Beaufort Memorial’s Living Well Blog brings health and wellness to Lowcountry living.

Can Supplements Boost Your Brain?

Posted by Living Well Team on Sep 26, 2016 11:47:19 AM

The supplement market is flooded with claims that we can save ourselves from Alzheimer’s disease, depression and more if we just take the right vitamin or herb.

Is it true? The jury’s out, says Paul Nussbaum, PhD, a clinical neuropsychologist and the author of a number of brain health books, including Save Your Brain. “We’ve learned that what we put in our bodies does have an impact on the brain in terms of energy, thought and emotion,” he says.

That considered, it makes sense that studies show promise for supplements such as ginkgo biloba and omega-3s. There is also research, however, that paints a less rosy picture.

“With supplements, the consumer is able to choose the particular strain that is specific to their health need,” says Kim Edwards, a registered dietician at Beaufort Memorial LifeFit Wellness Services. “As with any supplement, it important to note that probiotic supplements do not require FDA approval before they are marketed. 
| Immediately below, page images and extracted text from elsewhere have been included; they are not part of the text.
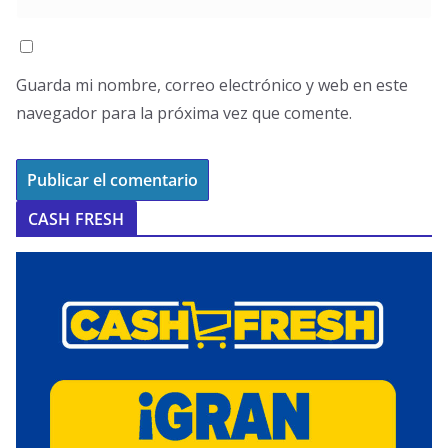
Guarda mi nombre, correo electrónico y web en este
navegador para la próxima vez que comente.
CASH FRESH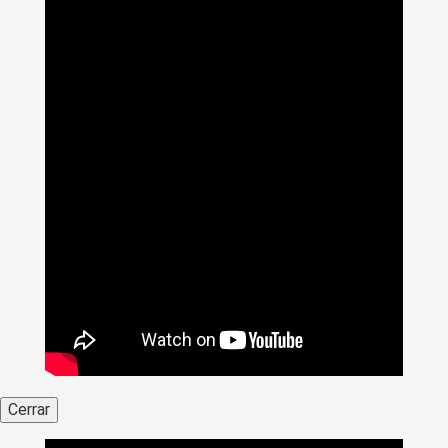
Cerrar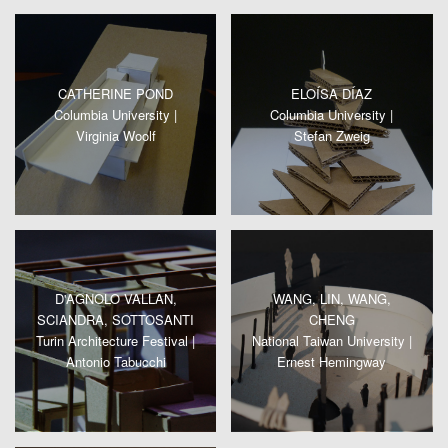
CATHERINE POND
ELOÍSA DÍAZ
Columbia University |
Columbia University |
Virginia Woolf
Stefan Zweig
D'AGNOLO VALLAN,
WANG, LIN, WANG,
SCIANDRA, SOTTOSANTI
CHENG
Turin Architecture Festival |
National Taiwan University |
Antonio Tabucchi
Ernest Hemingway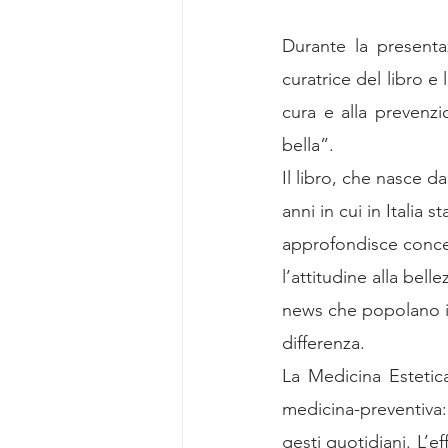
Durante la presenta
curatrice del libro e
cura e alla prevenzi
bella”. 
Il libro, che nasce d
anni in cui in Italia 
approfondisce concet
l’attitudine alla bel
news che popolano il
differenza.
La Medicina Estetica
medicina-preventiva:
gesti quotidiani. L’ef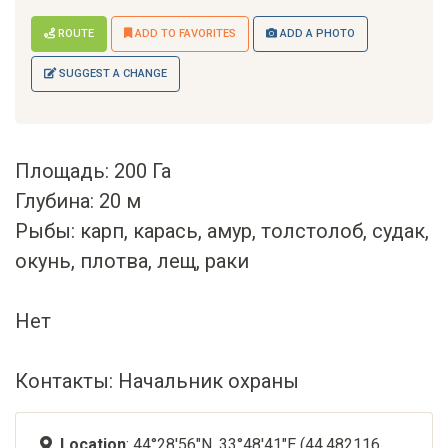
ROUTE
ADD TO FAVORITES
ADD A PHOTO
SUGGEST A CHANGE
Площадь: 200 Га
Глубина: 20 м
Рыбы: карп, карась, амур, толстолоб, судак,
окунь, плотва, лещ, раки
Нет
Контакты: Начальник охраны
Location
: 44°28'56"N, 33°48'41"E (44.482116,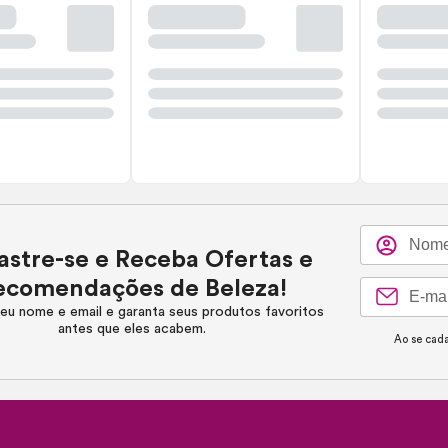
stre-se e Receba Ofertas e
ecomendações de Beleza!
eu nome e email e garanta seus produtos favoritos
antes que eles acabem.
Ao se cada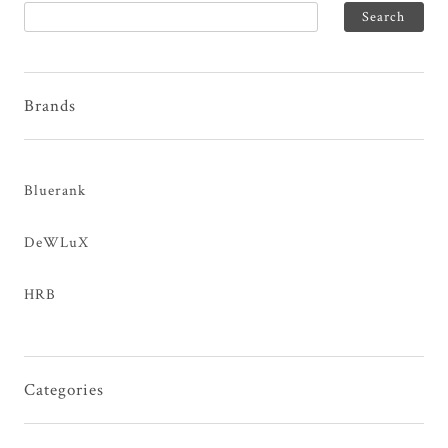
Brands
Bluerank
DeWLuX
HRB
Categories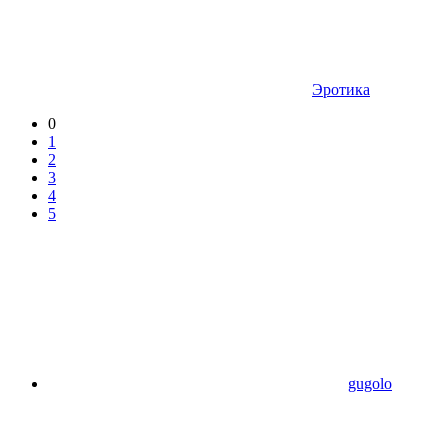
Эротика
0
1
2
3
4
5
gugolo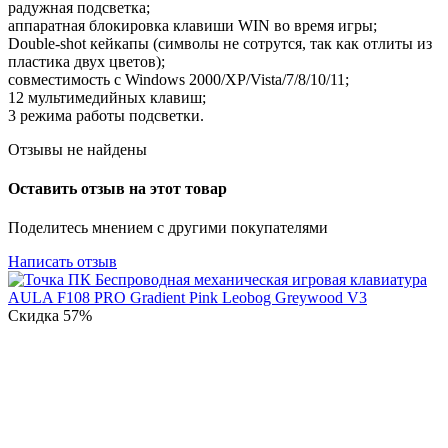
радужная подсветка;
аппаратная блокировка клавиши WIN во время игры;
Double-shot кейкапы (символы не сотрутся, так как отлиты из
пластика двух цветов);
совместимость с Windows 2000/XP/Vista/7/8/10/11;
12 мультимедийных клавиш;
3 режима работы подсветки.
Отзывы не найдены
Оставить отзыв на этот товар
Поделитесь мнением с другими покупателями
Написать отзыв
Скидка
57%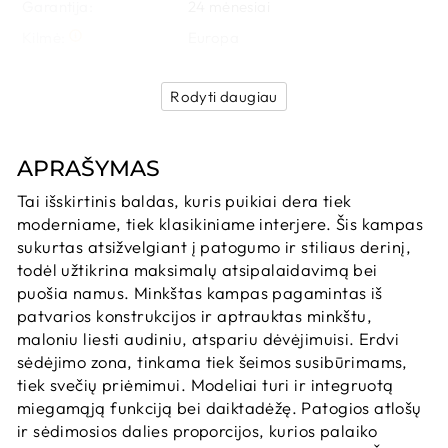
Garantija:
24
 mėnesiai
Kilmė:
Europa
Rodyti daugiau
APRAŠYMAS
Tai išskirtinis baldas, kuris puikiai dera tiek
moderniame, tiek klasikiniame interjere. Šis kampas
sukurtas atsižvelgiant į patogumo ir stiliaus derinį,
todėl užtikrina maksimalų atsipalaidavimą bei
puošia namus. Minkštas kampas pagamintas iš
patvarios konstrukcijos ir aptrauktas minkštu,
maloniu liesti audiniu, atspariu dėvėjimuisi. Erdvi
sėdėjimo zona, tinkama tiek šeimos susibūrimams,
tiek svečių priėmimui. Modeliai turi ir integruotą
miegamąją funkciją bei daiktadėžę. Patogios atlošų
ir sėdimosios dalies proporcijos, kurios palaiko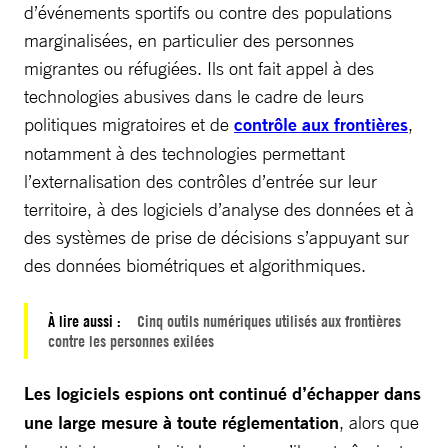
d’événements sportifs ou contre des populations
marginalisées, en particulier des personnes
migrantes ou réfugiées. Ils ont fait appel à des
technologies abusives dans le cadre de leurs
politiques migratoires et de
contrôle aux frontières
,
notamment à des technologies permettant
l’externalisation des contrôles d’entrée sur leur
territoire, à des logiciels d’analyse des données et à
des systèmes de prise de décisions s’appuyant sur
des données biométriques et algorithmiques.
À lire aussi :
Cinq outils numériques utilisés aux frontières
contre les personnes exilées
Les logiciels espions ont continué d’échapper dans
une large mesure à toute réglementation
, alors que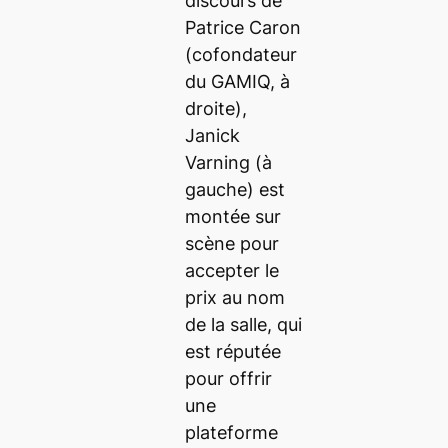
discours de
Patrice Caron
(cofondateur
du GAMIQ, à
droite),
Janick
Varning (à
gauche) est
montée sur
scène pour
accepter le
prix au nom
de la salle, qui
est réputée
pour offrir
une
plateforme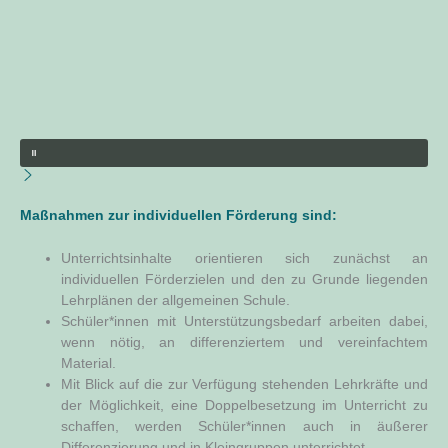
Maß­nah­men zur indi­vi­du­el­len För­de­rung sind:
Unter­richts­in­hal­te ori­en­tie­ren sich zunächst an
indi­vi­du­el­len För­der­zie­len und den zu Grun­de lie­gen­den
Lehr­plä­nen der all­ge­mei­nen Schule.
Schüler*innen mit Unter­stüt­zungs­be­darf arbei­ten dabei,
wenn nötig, an dif­fe­ren­zier­tem und ver­ein­fach­tem
Material.
Mit Blick auf die zur Ver­fü­gung ste­hen­den Lehr­kräf­te und
der Mög­lich­keit, eine Dop­pel­be­set­zung im Unter­richt zu
schaf­fen, wer­den Schüler*innen auch in äuße­rer
Dif­fe­ren­zie­rung und in Klein­grup­pen unterrichtet.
Here’s a closer look at three potential brain-boosting supplements why they may hold promise.



What they are:

You’ve heard about these fatty acids in conjunction with heart health, but they are gaining traction in mental health, too. Some types of omega-3s are found in fish and shell- fish; others, in vegetable oils. They are essential to the body, playing a role in brain development and function, but we can’t produce them ourselves—we need to consume them.

How they might work:

First, you need to know that your brain is 60 percent fat. “The fat insulates the nerve tracks and helps information move rapidly,” Nussbaum says. “Omega-3s help to bathe the cells in the right fat that propels communication.”

What the research says:

Many studies have shown that eating omega- 3-rich seafood is healthy. Omega-3s are being explored as a treatment option for people with depression, attention-defi cit hyperactivity disorder, autism, bipolar disorder and schizophrenia. What can’t be said for certain is whether the supplements actually work. 

What else to know:

Pregnant women are especially encouraged to get their omega-3s, which play a role in infant brain development. Doctors recommend a weekly intake of 8 ounces of seafood (excluding sushi and fish high in mercury, like swordfish). Because omega-3s increase blood flow, supplements are not recommended for people taking blood thinners or who have bleeding disorders.

Ginkgo Biloba  


What it is:

The ginkgo tree is one of the oldest around. While the seeds have been used in Chinese medicine for centuries, the leaves are used to make supplements. Some believe that ginkgo biloba can help boost memory and prevent Alzheimer’s disease. 

How it might work:

“Ginkgo is an herb that is believed to increase blood flow throughout the body and brain,” Nussbaum says. “As such, the body is receiving increased oxygen and nutrients in the blood that spurs cellular function.” Translation: More blood flow equals a boosted brain.

What the research says:

While smaller studies have shown a glimmer of promise for the ability of ginkgo biloba to improve memory, a larger study by the National Institute on Aging found that it had no memory-boosting effects on adults 60-plus who took the supplement for six weeks. One clinical trial showed that people who took it daily for six years did not experience slowed cognitive decline.

What else to know:

As with omega-3s, ginkgo supplements increase blood flow, so serious interactions (like hemorrhaging) are possible.



What they are:

Your body is full of bacteria. Some of it is bad, but some of it is good and necessary to keep you healthy. Probiotics, which you can obtain through supplements or foods like yogurt, are similar to the healthy bacteria found naturally in the body. The digestive system, in particular, needs the good microbes. An upset in the balance can lead to problems.

How they might work:

If we’re talking about mental health, why do we care what happens in the stomach? There appears to be a connection between the brain and the gut. Poor brain function can compromise gut health, and vice versa. Probiotics can help maintain that delicate balance, which can be eroded by an unhealthy diet. 

What the research says:

Most larger studies are focused on whether probiotics can help digestive issues, such as irritable bowel syndrome. Smaller studies, however, show a link between probiotics and better brain function, indicating that the communication highway is flowing both ways—from brain to stomach and vice versa.

What else to know:

Because probiotics are live bacteria, they can be risky for people with weakened immune systems. “Special considerations need to be met when introducing any probiotic into the diet,” Edwards says. “It is, for the most part, safe to add any of the foods that contain probiotics into a healthy individual’s diet, although there can be risks associated with taking a supplement for someone with a compromised immune system.”